Bölge İdare Mahkemesi kararının özeti: İstinaf başvurularının, usul ve hukuka uygun olduğu sonucuna varılan Vergi Mahkemesi kararının kaldırılmasını sağlayacak nitelikte görülmediği gerekçesiyle 2577 sayılı İdari Yargılama Usulü Kanunu'nun 45. maddesinin 3. fıkrası uyarınca reddine karar verilmiştir.
TEMYİZ EDENLERİN İDDİALARI :
Davacı tarafından, incelemenin soyut veri ve varsayımlara dayandığı, faturaların düzenleyicileri hakkında yapılan tespitlerin yetersiz olduğu ileri sürülerek kararın aleyhe olan hüküm fıkrasının bozulması istenilmektedir.
Davalı idare tarafından, davacının bir kısım alımlarını sahte faturalarla belgelendirdiği somut bir şekilde saptandığından kesilen özel usulsüzlük cezasında hukuka aykırılık bulunmadığı ileri sürülerek kararın aleyhe olan hüküm fıkrasının bozulması istenilmektedir.
TARAFLARIN SAVUNMALARI :
Davalı idare tarafından savunma verilmemiştir.
Davacı tarafından, faaliyetlerinin gerçek olduğu, aylık ortalama 7 - 10 arası işçi çalıştırdığı, alımlarının faaliyet konusu ile alakalı olduğu belirtilerek istemin reddi gerektiği savunulmaktadır.
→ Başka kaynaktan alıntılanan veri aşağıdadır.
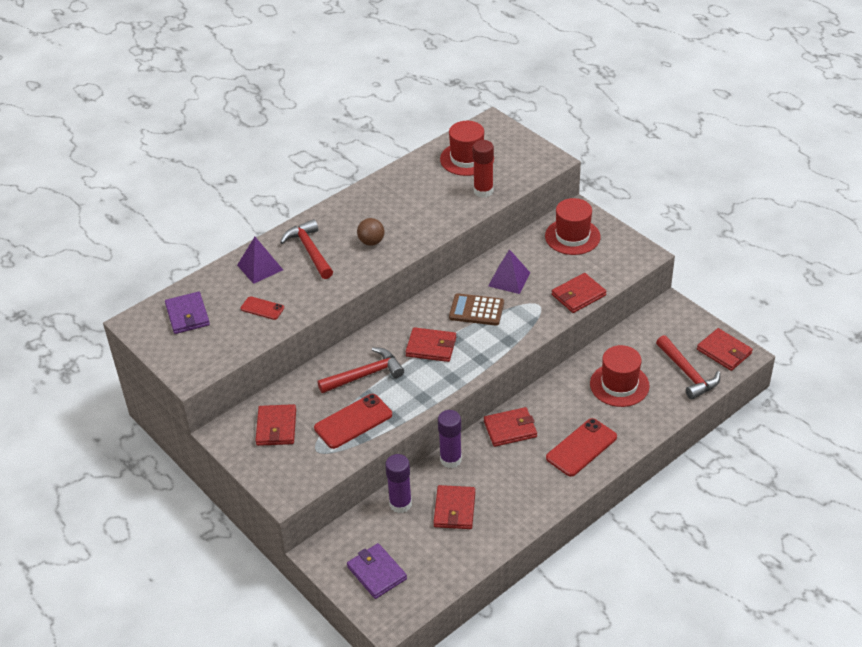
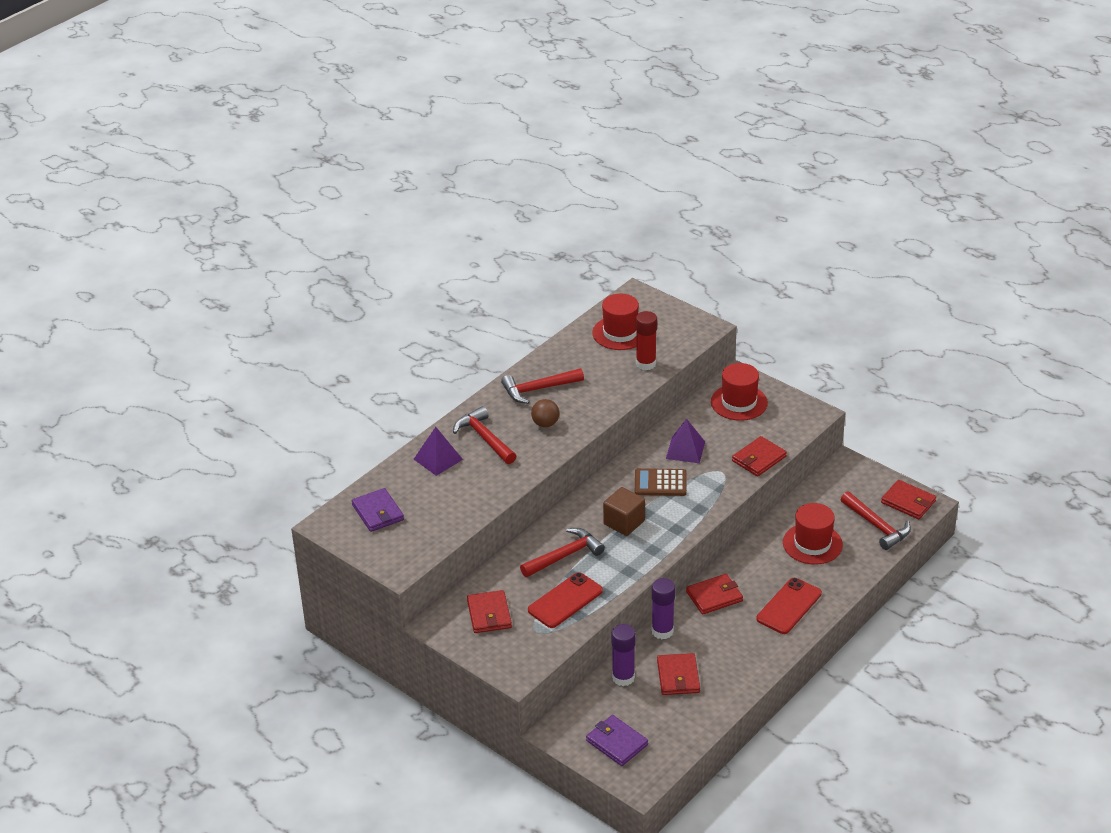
camera: 10 degrees left, 5 degrees down
(262, 308) = (453, 498): red phone -> none
(374, 207) = (538, 389): none -> red hammer
(431, 347) = (624, 522): red wallet -> brown cube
DANIŞTAY TETKİK HÂKİMİ ... DÜŞÜNCESİ : Temyiz istemlerinin reddi ile usul ve yasaya uygun olan kararın onanması gerektiği düşünülmektedir.
TÜRK MİLLETİ ADINA
Karar veren Danıştay Üçüncü Dairesince, Tetkik Hâkiminin açıklamaları dinlendikten ve dosyadaki belgeler incelendikten sonra gereği görüşüldü:
İNCELEME VE GEREKÇE:
MADDİ OLAY :
Davacı şirket adına, bir kısım alımlarını sahte fatura ile belgelendirdiğinden bahisle sözü edilen faturalara konu indirimlerin reddi ve önceki yıldan devreden indirilebilecek katma değer vergisinin de bulunmadığı gözetilerek yeniden oluşturulan beyan tablosu uyarınca dava konusu tarhiyatın yapıldığı ve 213 sayılı Vergi Usul Kanunu'nun 353. maddesinin 1. bendi gereğince özel usulsüzlük cezasının kesildiği ancak tarhiyatın önceki yıldan devreden vergiye ilişkin kısmı yönünden bir hüküm kurulmadığı anlaşılmıştır.
İLGİLİ MEVZUAT:
2577 sayılı İdari Yargılama Usulü Kanununun "Davaların karara bağlanması" başlıklı 22. maddesinin 1. fıkrasında, konular aydınlandığında meselelerin sırasıyla oya konulacağı ve karara bağlanacağı, 24. maddesinde de, kararlarda, davacının ileri sürdüğü olaylar ve hukuki sebepler ile istem sonucunun belirtileceği kurala bağlanmış, aynı Kanunun 49. maddesinin 1. fıkrasının (c) bendinde usul hükümlerine uyulmamış olması bozma sebebi sayılmıştır.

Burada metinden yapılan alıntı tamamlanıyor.